> Verilen görev 1
Fırat Kalkanı haberine göre Özgür Suriye Ordusu, Dabık kasabasını DEAŞ'tan hangi tarihte geri aldı?
> Verilen görev 2
Aşağıdaki satırların ilkinden başlayıp "contradição: contradição -> preparados" ifadesini içeren satırda biten bölümü, iki uçtaki satırlar da dahil olmak üzere hiç değiştirmeden yazdırın.

> Belge bölümü
=-=-=
Gündem

Cumhurbaşkanlığı'ndan Uyarı :" Bu Kazananı Olmayan Bir Savaşa Dönüşüyor"

 Cumhurbaşkanlığı Genel Sekreter Yardımcısı ve Sözcüsü İbrahim Kalın, “Fırat Kalkanı Operasyonu, uygun biçimde desteklenmesi durumunda Özgür Suriye Ordusu (ÖSO) ve diğer muhalif grupların, DEAŞ’a karşı etkin biçimde mücadele edebileceğini, bölgede barış ve düzeni sağlayabileceğini gösterdi.” değerlendirmesinde bulundu. 

Kalın, Daily Sabah gazetesi için kaleme aldığı “DEAŞ, Dabık ve Kıyamet İdeolojisinin Aptallıkları” başlıklı makalesinde, Türk ordusunun destek verdiği Özgür Suriye Ordusu’nun 16 Ekim’de Dabık kasabasını DEAŞ’tan geri alarak 24 Ağustos’ta başlayan Fırat Kalkanı Operasyonu çerçevesinde DEAŞ’a bir darbe daha indirdiğini hatırlattı. 

DEAŞ’ın iki aydan kısa süre içinde Türkiye-Suriye sınır bölgesindeki önemli bölgeleri kaybettiğini belirten Kalın, aynı zamanda DEAŞ’ın Dabık ile ilgili kıyamet öyküsü üzerine kurulu sapkın ideolojisinin en önemli unsurlarından biri olan meşruluk konusunda giderek artan bir sorunla karşı karşıya olduğuna işaret etti.

Kalın, Türkiye’nin sınırlarını terörist unsurlardan temizlemek için Fırat Kalkanı Operasyonu’na başladığını anımsatarak, makalesine şöyle devam etti:

“Operasyonunun başlangıcından bu yana Cerablus’un da aralarında bulunduğu kilit öneme sahip kentler ile Dicle ve Fırat nehirleri arasında, Türkiye-Suriye sınır bölgesinde DEAŞ’ın işgali altındaki çok sayıda köy ve kasaba kurtarıldı. Özgür Suriye Ordusu, verdiği kayıplara karşın, DEAŞ’ın kontrolündeki bölgelere ve terörist grubun Suriye’deki iki kalesi olan El-Bab ve Rakka’ya doğru durmadan ilerliyor. Fırat Kalkanı Operasyonu’nun, Suriye’de DEAŞ’a karşı etkili bir harekat olduğu ispatlandı: Operasyon sırasında bölgeler terörden temizlendi, Özgür Suriye Ordusu’nun morali yükseldi, ılımlı gruplar Özgür Suriye Ordusu’na katılmaları için teşvik edildi ve binlerce Suriyelinin evlerine dönmelerine olanak sağlandı. Daha da ötesi, PKK’nın Suriye’deki terörist kolları olan Demokratik Birlik Partisi (PYD) ve Halk Koruma Birlikleri’nin (YPG) bölgede DEAŞ’a karşı tek etkili güç olduğuna yönelik efsaneyi yıktı.
=-=-=
> Sağlanan satırlar

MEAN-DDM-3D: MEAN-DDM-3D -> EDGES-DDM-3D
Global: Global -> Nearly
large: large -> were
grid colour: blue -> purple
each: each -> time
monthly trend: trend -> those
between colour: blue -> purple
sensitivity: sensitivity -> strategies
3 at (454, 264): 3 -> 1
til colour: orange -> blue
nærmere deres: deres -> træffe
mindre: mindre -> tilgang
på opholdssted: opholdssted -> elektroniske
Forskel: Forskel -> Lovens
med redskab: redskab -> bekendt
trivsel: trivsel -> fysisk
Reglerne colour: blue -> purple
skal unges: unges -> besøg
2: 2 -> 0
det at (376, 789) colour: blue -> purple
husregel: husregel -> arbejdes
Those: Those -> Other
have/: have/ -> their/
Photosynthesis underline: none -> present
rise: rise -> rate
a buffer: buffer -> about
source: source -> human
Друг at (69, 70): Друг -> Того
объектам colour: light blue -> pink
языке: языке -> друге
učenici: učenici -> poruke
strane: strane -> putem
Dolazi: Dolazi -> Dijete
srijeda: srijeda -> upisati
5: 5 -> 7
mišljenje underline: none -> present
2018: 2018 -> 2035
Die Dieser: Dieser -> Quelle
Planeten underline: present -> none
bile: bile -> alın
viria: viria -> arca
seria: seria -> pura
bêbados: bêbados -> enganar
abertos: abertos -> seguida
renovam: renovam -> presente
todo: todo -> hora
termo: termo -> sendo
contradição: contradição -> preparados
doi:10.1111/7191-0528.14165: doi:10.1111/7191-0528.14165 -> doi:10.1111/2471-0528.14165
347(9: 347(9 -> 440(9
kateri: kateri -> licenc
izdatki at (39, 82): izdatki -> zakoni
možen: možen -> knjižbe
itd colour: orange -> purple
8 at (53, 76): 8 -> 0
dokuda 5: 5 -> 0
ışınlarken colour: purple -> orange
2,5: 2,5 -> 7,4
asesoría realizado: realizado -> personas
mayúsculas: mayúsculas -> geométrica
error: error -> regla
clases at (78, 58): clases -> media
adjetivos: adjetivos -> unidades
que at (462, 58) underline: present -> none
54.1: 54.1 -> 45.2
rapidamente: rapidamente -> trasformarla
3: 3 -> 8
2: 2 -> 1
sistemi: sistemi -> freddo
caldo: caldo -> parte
=-=-=
> Yanıt 1
Özgür Suriye Ordusu, Dabık kasabasını 16 Ekim'de geri aldı.

> Yanıt 2
MEAN-DDM-3D: MEAN-DDM-3D -> EDGES-DDM-3D
Global: Global -> Nearly
large: large -> were
grid colour: blue -> purple
each: each -> time
monthly trend: trend -> those
between colour: blue -> purple
sensitivity: sensitivity -> strategies
3 at (454, 264): 3 -> 1
til colour: orange -> blue
nærmere deres: deres -> træffe
mindre: mindre -> tilgang
på opholdssted: opholdssted -> elektroniske
Forskel: Forskel -> Lovens
med redskab: redskab -> bekendt
trivsel: trivsel -> fysisk
Reglerne colour: blue -> purple
skal unges: unges -> besøg
2: 2 -> 0
det at (376, 789) colour: blue -> purple
husregel: husregel -> arbejdes
Those: Those -> Other
have/: have/ -> their/
Photosynthesis underline: none -> present
rise: rise -> rate
a buffer: buffer -> about
source: source -> human
Друг at (69, 70): Друг -> Того
объектам colour: light blue -> pink
языке: языке -> друге
učenici: učenici -> poruke
strane: strane -> putem
Dolazi: Dolazi -> Dijete
srijeda: srijeda -> upisati
5: 5 -> 7
mišljenje underline: none -> present
2018: 2018 -> 2035
Die Dieser: Dieser -> Quelle
Planeten underline: present -> none
bile: bile -> alın
viria: viria -> arca
seria: seria -> pura
bêbados: bêbados -> enganar
abertos: abertos -> seguida
renovam: renovam -> presente
todo: todo -> hora
termo: termo -> sendo
contradição: contradição -> preparados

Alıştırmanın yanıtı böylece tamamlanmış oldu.